There are several clinical implications of these findings. Establishing a consistent definition for the various factors of caregiving that can be reliably assessed is important in aiding clinicians to accurately understand the caregiver role, and what supports caregivers may require. As caregiving is multidimensional, consideration of the evolving needs of caregivers would better inform supports, rather than focusing on how diagnoses affect caregivers. While there are inconsistent findings on whether diagnosis distinguishes experiences of care, it does suggest that both disorders confer significant burden and psychological impacts. Early implementation of caregiver supports, including peer and psychological support, respite, financial or relief services specifically focused on supporting caregivers of loved ones entering mental health care for the first time, may prevent longer-term negative impacts. Psychoeducation has been implemented across settings as a primary support for caregivers, and while modest benefits have been noted [123], further research is required to determine whether certain modalities, such as group or individual interventions, are most beneficial in supporting caregiver health and wellbeing. Finally, clinicians would benefit from being able to provide ongoing support for caregivers, as caregivers’ needs will likely change over time.

Conclusions

In this review we have considered whether the caregiving experience is comparable with respects to caregiving burden and psychological functioning for caregivers of those diagnosed with either schizophrenia spectrum disorder or bipolar disorder.

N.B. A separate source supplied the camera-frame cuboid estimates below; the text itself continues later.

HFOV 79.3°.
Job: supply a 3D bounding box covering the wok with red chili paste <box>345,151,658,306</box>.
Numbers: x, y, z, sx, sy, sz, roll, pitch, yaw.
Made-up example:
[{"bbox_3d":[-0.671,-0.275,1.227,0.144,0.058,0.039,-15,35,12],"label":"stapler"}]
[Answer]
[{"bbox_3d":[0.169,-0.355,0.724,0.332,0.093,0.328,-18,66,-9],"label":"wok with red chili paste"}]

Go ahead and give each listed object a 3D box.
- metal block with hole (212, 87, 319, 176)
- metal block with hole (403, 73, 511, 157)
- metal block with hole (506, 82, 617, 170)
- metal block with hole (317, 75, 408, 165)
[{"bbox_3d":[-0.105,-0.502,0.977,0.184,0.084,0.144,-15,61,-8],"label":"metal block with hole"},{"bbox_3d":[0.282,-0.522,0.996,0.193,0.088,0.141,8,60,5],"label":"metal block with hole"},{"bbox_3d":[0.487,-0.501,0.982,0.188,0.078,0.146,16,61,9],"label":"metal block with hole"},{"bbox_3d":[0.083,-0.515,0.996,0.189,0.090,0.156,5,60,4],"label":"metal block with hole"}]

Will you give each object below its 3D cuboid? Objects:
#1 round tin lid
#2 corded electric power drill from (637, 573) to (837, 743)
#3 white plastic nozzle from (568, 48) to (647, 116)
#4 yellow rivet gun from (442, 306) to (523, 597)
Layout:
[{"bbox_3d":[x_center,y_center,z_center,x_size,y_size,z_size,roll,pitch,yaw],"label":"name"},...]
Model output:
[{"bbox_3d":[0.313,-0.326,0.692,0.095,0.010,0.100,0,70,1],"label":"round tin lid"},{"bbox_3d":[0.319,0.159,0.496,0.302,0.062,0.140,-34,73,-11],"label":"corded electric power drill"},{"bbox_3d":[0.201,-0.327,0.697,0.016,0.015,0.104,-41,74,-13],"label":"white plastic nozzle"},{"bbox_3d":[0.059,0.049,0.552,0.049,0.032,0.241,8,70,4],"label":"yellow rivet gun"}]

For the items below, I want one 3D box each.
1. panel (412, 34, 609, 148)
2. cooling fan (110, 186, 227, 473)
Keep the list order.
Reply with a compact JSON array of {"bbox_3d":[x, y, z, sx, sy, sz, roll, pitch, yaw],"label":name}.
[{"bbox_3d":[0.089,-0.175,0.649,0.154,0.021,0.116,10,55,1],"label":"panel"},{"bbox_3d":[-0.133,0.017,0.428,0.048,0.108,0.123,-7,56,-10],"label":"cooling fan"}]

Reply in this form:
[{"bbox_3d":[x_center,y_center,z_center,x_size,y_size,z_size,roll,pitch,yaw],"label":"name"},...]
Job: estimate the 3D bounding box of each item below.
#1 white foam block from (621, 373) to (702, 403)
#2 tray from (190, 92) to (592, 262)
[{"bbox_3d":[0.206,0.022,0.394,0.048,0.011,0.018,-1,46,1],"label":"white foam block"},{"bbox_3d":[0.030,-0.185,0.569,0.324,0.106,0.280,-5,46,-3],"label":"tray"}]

Twenty-eight studies presented varying results regarding the similarities and differences of these two groups. Most papers suggested that individual diagnosis did not differentiate the caregiving experience. However, a lack of definitional and measurement consensus for caregiving burden means that comparison is difficult. Similarly, several methodological issues were noted which impacts the generalizability of results. We suggest that both caregiver groups experience significant burden and mental health outcomes. Future studies should aim to: (a) incorporate longitudinal and real time assessment study designs with larger samples examining various components of the caregiving role; (b) establish a standardized definition of burden; (c) assess the positive outcomes of caring; and (d) focus on diverse caregiving populations, including cross-cultural and early-stage caregivers, to determine how caregiver and individual factors influence the caring experience.